Entlang der Via Dolorosa gibt es zudem weitere zahlreiche Sehenswürdigkeiten zu bestaunen, beispielsweise die St.-Anna-Kirche, die Ecce-Homo-Basilika mit dem Ecce-Homo-Bogen sowie die Erlöserkirche. Aufgrund der großen religiösen Bedeutung für die Christen ist die Via Dolorosa ein beliebtes Ausflugsziel für Gläubige. An christlichen Feiertagen finden hier Veranstaltungen wie die orthodoxe Karfreitagsprozession statt.

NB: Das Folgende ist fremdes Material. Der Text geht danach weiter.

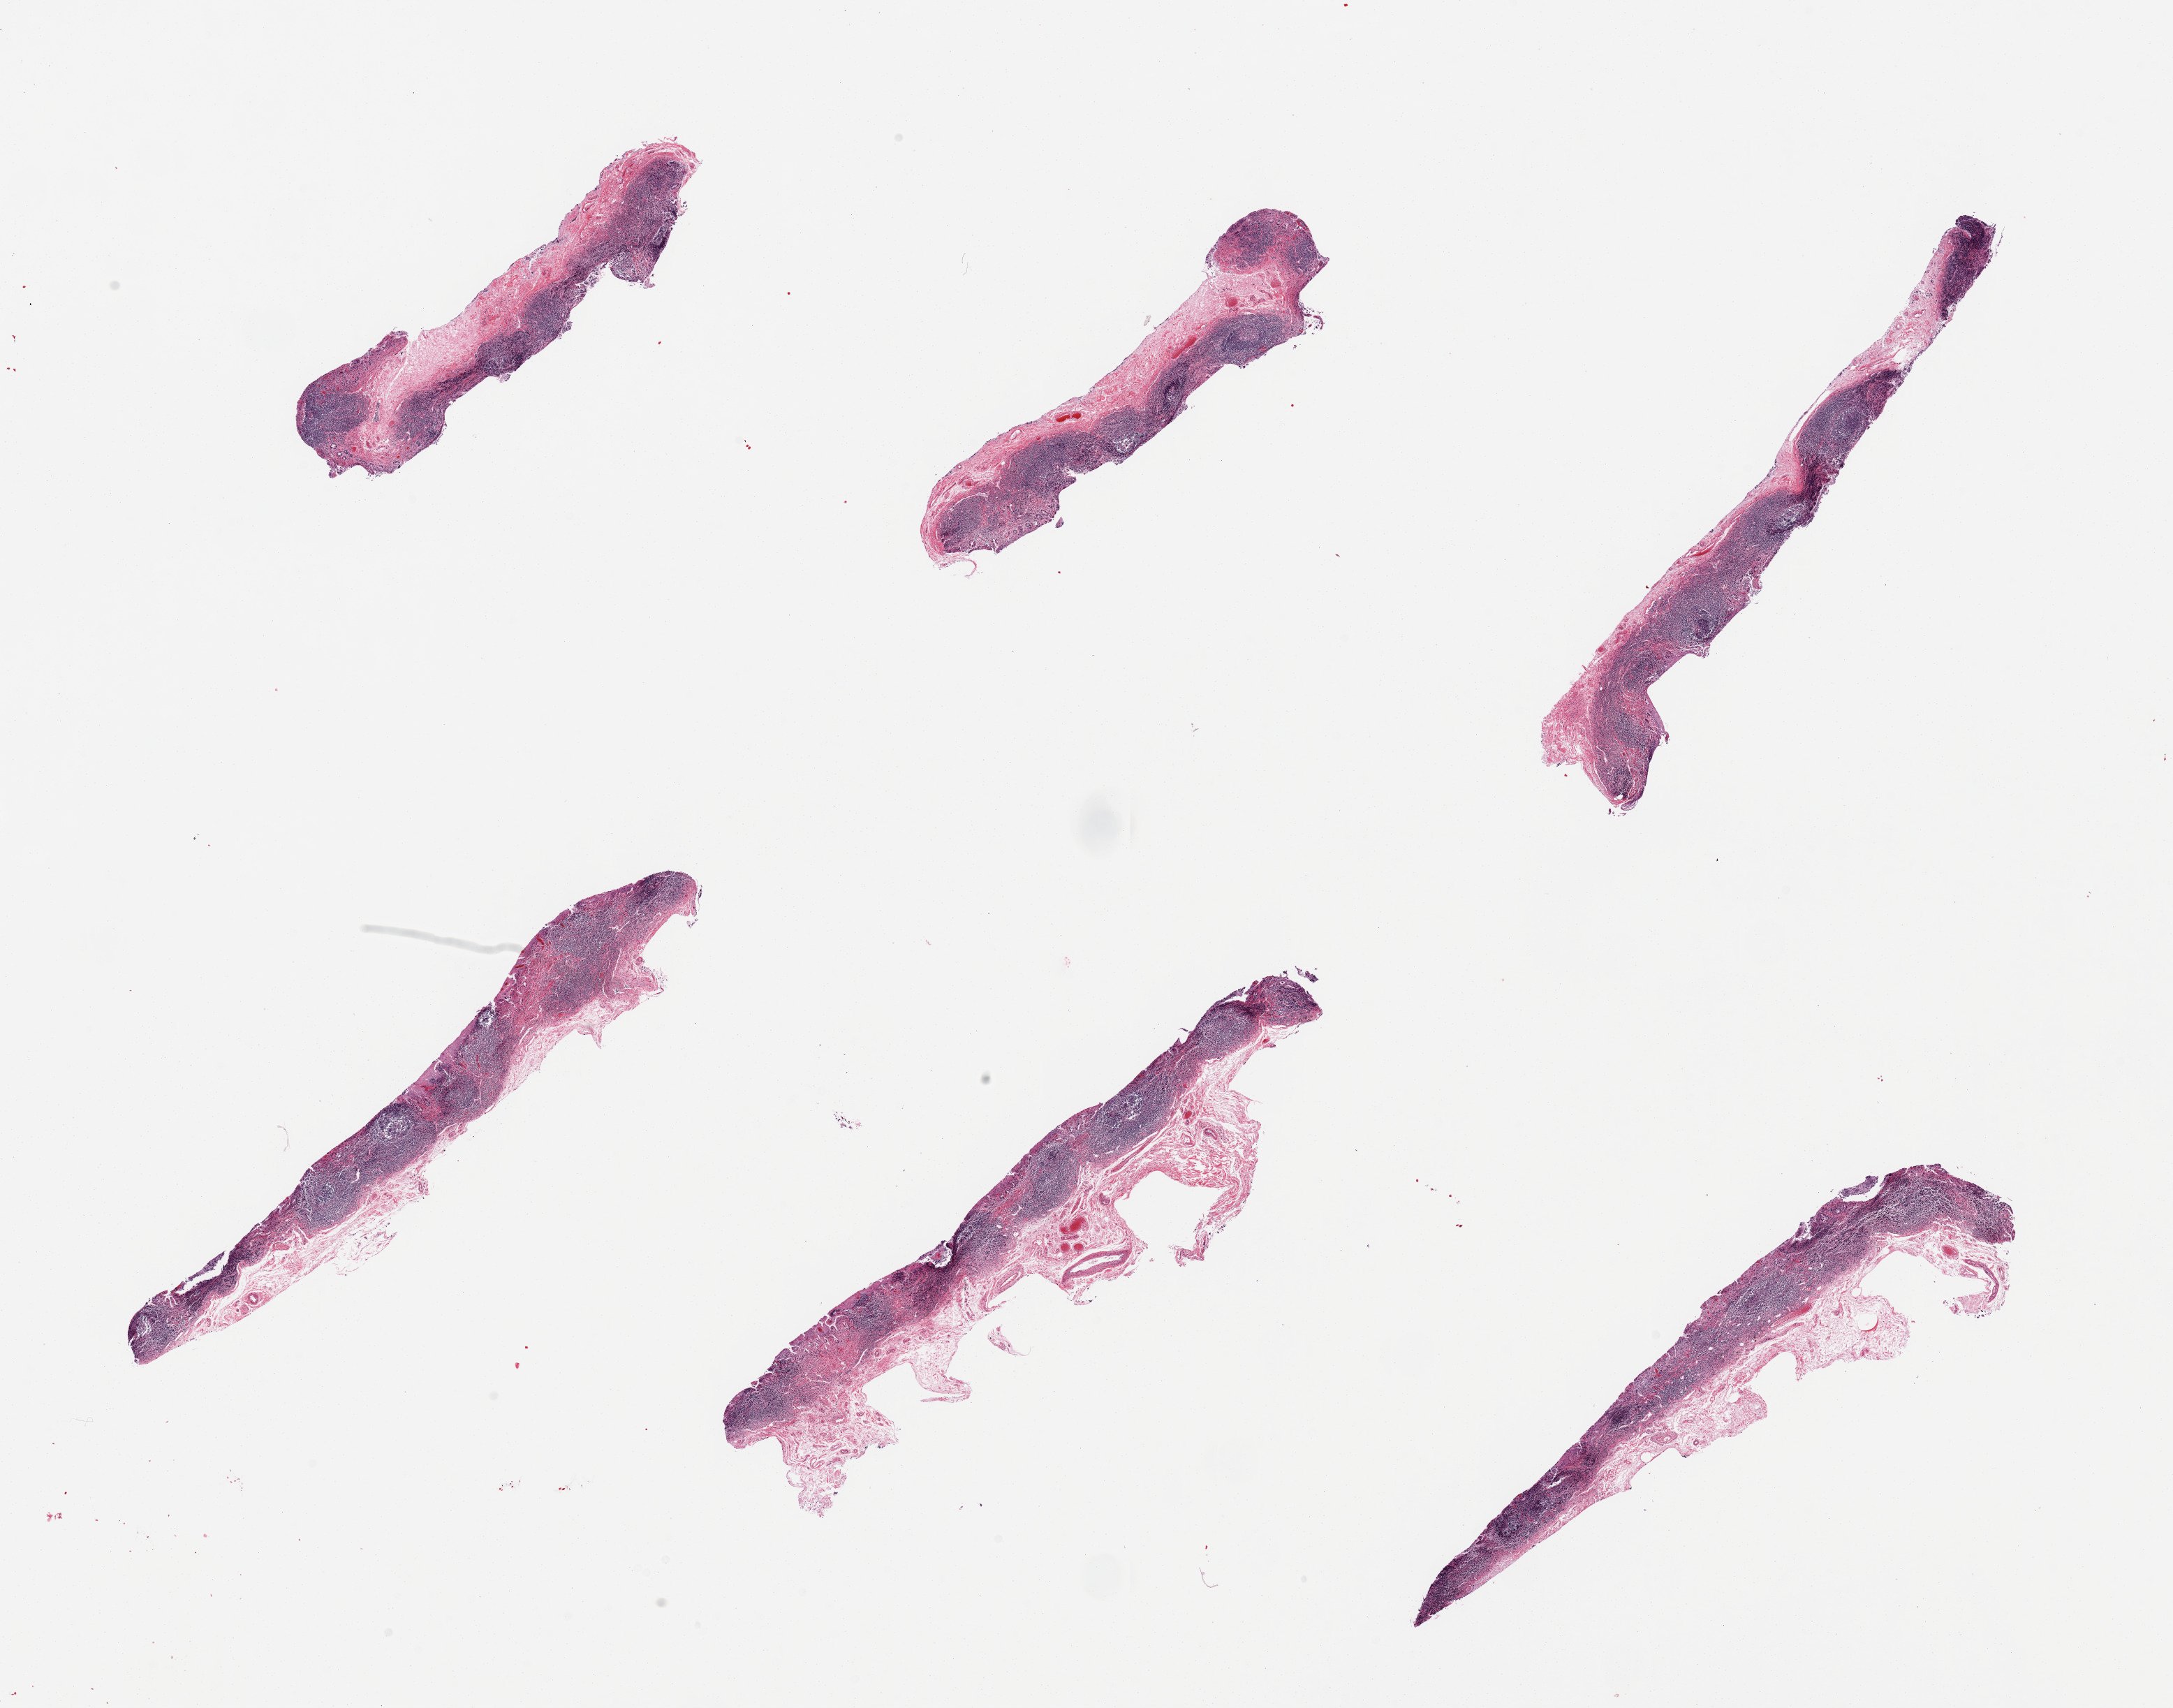
Haematoxylin and eosin whole-slide image, brightfield, shown as a low-resolution overview of the whole scanned area (about 24.6 x 19.3 mm); PAXgene-fixed, paraffin-embedded tissue; sampled site (target tissue): ileum; tissue donor sample. Donor sex: male.
Review note (as recorded): 6 pieces, lympohoid aggregates are ~50% of tissue.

Die al-Aqsa-Moschee befindet sich auf dem berühmten Tempelberg in der Jerusalemer Altstadt. Sie ist im islamischen Glauben nach der Kaaba in Mekka und der Prophetenmoschee in Medina das drittwichtigste Heiligtum. Der Name des Bauwerks bedeutet übersetzt „die ferne Kultstätte“.

Auch wenn Nicht-Muslimen der Zugang zur Moschee grundsätzlich untersagt und nur mit Sondergenehmigung gestattet wird, lohnt sich ein Besuch dennoch. Denn schon von außen fasziniert das prächtige Bauwerk.

Die Geschichte der Moschee ist ebenso lang und wechselvoll wie die der ganzen Stadt Jerusalem, Kriege, Eroberungen, Erdbeben und Anschläge veränderten häufig das Aussehen und die Gestalt dieses imposanten Sakralbaus und der ihn umgebenen Bauwerke.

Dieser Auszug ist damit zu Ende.